4. SKU proliferation
This isn’t necessarily a supply chain challenge in the sense of originating upstream with suppliers or further up on the logistics chain—but it presents issues for distributors all the same. Order mixes are rapidly changing across the industry, whether you’re delivering more and more varieties of fizzy water, expanding into plant-based meats, or offering more budget-friendly options of a particular good. And each additional SKU that has to get tracked increases complexity up and down the supply chain, from sourcing to warehousing to delivery.
From a delivery perspective, many of the techniques and optimizations we’ve been talking about will help simplify the complexity here. The more quickly you’re able to spin up new plans and adjust existing ones, the more effectively you can handle orders that might change a lot more from week to week than they did even a few years ago. By the same token, route optimization that actually accounts for the importance of regular recurring orders puts you in a position to handle more heterogeneous orders without losing out on efficiency. It’s all a matter of having the right tools for the job.

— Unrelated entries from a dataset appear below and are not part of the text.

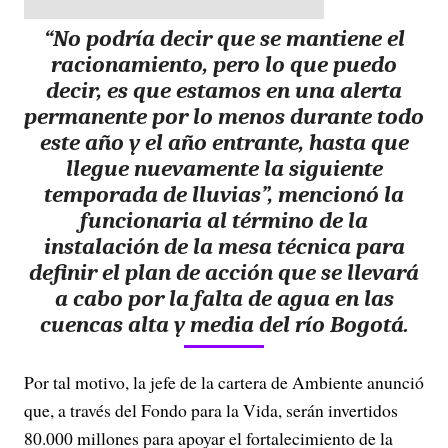
“No podría decir que se mantiene el
racionamiento, pero lo que puedo
decir, es que estamos en una alerta
permanente por lo menos durante todo
este año y el año entrante, hasta que
llegue nuevamente la siguiente
temporada de lluvias”, mencionó la
funcionaria al término de la
instalación de la mesa técnica para
definir el plan de acción que se llevará
a cabo por la falta de agua en las
cuencas alta y media del río Bogotá.
Por tal motivo, la jefe de la cartera de Ambiente anunció
que, a través del Fondo para la Vida, serán invertidos
80.000 millones para apoyar el fortalecimiento de la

At the end of the day, we think that a lot of the positive outlook that food distributors are showing right now comes down to the fact that those tools do exist. That even as navigating the global food supply chain is getting more challenging, we’re collectively getting better at grappling with those challenges in a smart and efficient way. Doing just that is going to be critical to overcoming food supply chain challenges over the course of the year.